EXTRACTED DATA START

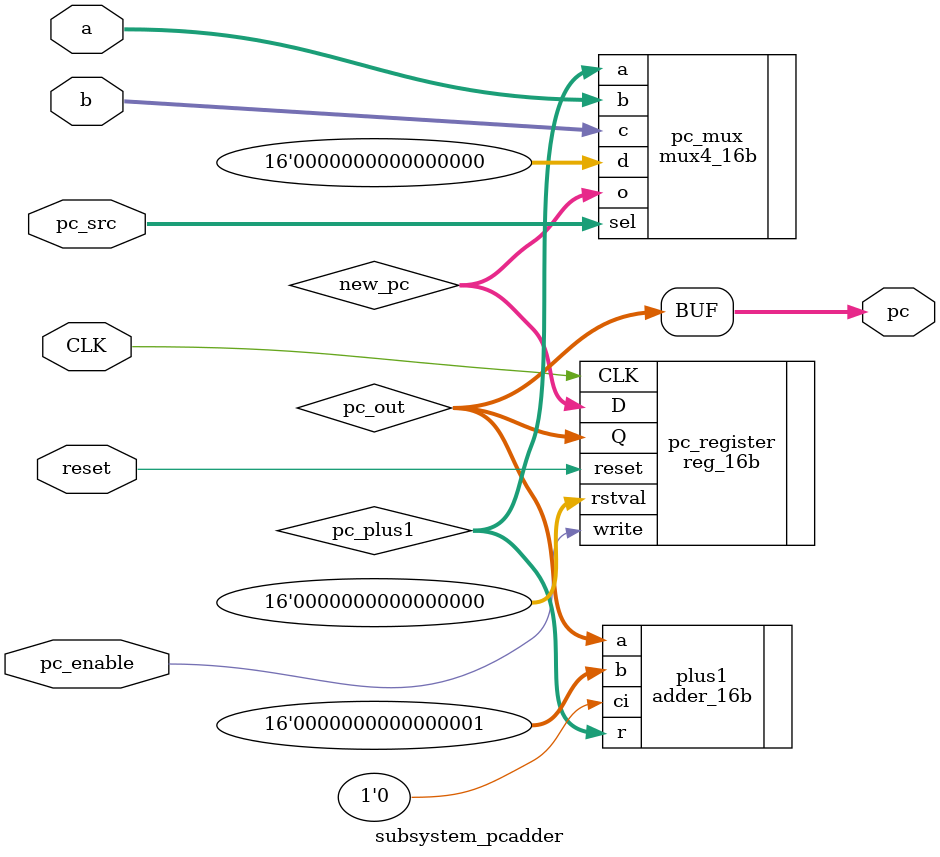
<source format=v>
`timescale 1ns / 1ps
module subsystem_pcadder(
   input [15:0] a,
	input [15:0] b,
   input [1:0] pc_src,
   input pc_enable,
   input reset,
   input CLK,
   output [15:0] pc
   );
	
	wire [15:0] new_pc;
	wire [15:0] pc_out;
	wire [15:0] pc_plus1;
	
	adder_16b plus1(
		.a(pc_out),
		.b(16'b1),
		.ci(1'b0),
		.r(pc_plus1)
	);
	
	mux4_16b pc_mux(
		.a(pc_plus1),
		.b(a),
		.c(b),
		.d(16'b0),	//GND
		.sel(pc_src),
		.o(new_pc)
	);
	
	reg_16b pc_register(
		.D(new_pc),
		.rstval(16'b0),
		.write(pc_enable),
		.reset(reset),
		.CLK(CLK),
		.Q(pc_out)
	);
	
	assign pc = pc_out;

endmodule

</source>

EXTRACTED DATA END

Your job is to copy out every line from the records above that has the word "input".

▶ _ANSWER SECTION_:
   input [15:0] a,
	input [15:0] b,
   input [1:0] pc_src,
   input pc_enable,
   input reset,
   input CLK,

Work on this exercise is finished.